» Exercise description: Each line in the records that mentions the word "sweater" needs to be listed.

» Data excerpts:
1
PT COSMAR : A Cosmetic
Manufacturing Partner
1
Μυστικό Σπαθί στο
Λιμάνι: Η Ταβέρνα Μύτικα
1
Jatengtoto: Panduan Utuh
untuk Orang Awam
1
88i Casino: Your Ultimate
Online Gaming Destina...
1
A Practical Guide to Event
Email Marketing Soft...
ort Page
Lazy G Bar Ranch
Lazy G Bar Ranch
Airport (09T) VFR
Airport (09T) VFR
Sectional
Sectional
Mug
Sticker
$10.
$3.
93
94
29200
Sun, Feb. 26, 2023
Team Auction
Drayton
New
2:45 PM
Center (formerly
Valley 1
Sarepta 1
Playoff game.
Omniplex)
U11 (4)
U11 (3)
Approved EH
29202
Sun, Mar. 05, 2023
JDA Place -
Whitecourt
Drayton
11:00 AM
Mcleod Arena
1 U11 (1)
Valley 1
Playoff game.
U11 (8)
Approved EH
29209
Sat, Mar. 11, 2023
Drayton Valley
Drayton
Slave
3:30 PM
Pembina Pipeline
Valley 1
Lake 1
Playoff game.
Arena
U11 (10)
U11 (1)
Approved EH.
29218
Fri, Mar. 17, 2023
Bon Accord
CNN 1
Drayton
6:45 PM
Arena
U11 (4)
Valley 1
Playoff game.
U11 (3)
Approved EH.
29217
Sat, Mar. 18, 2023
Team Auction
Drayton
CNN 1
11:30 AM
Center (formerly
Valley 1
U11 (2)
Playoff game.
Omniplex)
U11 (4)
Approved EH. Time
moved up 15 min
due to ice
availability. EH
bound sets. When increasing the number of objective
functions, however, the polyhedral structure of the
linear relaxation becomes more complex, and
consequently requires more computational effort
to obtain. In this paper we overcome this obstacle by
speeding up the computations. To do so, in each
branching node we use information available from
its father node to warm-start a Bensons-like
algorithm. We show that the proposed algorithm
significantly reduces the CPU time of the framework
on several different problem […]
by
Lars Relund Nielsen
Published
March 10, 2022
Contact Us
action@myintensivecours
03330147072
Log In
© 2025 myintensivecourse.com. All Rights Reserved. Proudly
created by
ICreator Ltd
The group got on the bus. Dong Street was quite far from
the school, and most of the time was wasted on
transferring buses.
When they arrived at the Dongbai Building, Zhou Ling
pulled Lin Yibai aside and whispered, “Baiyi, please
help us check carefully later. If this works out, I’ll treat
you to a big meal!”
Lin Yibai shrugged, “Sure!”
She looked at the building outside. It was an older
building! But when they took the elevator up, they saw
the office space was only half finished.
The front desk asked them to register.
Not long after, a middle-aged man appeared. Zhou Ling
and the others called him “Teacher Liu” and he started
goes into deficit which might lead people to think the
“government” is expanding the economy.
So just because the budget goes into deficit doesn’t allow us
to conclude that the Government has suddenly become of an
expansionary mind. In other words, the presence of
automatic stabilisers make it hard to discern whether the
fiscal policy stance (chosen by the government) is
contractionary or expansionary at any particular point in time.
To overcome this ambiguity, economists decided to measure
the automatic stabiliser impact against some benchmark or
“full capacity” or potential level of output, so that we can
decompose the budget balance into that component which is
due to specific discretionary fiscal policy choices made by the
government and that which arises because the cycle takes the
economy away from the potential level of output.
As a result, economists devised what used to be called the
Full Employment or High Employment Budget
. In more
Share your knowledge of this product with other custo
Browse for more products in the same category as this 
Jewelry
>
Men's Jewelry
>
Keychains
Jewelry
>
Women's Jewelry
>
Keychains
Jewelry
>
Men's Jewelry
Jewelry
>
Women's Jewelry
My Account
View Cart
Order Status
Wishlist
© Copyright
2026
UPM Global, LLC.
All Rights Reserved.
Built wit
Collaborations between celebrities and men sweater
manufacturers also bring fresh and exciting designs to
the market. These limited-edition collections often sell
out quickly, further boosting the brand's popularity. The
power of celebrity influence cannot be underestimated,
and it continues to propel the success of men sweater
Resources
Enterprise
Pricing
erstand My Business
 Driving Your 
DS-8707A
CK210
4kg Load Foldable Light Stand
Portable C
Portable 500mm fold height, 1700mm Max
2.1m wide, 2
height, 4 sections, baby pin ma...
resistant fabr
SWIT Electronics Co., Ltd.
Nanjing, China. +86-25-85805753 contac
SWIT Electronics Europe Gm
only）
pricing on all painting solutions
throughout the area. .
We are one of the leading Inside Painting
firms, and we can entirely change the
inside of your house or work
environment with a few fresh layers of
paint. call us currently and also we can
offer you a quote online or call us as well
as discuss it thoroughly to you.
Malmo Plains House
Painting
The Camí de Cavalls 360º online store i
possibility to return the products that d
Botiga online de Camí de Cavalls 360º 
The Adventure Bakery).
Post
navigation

» Finished task:
Collaborations between celebrities and men sweater
and it continues to propel the success of men sweater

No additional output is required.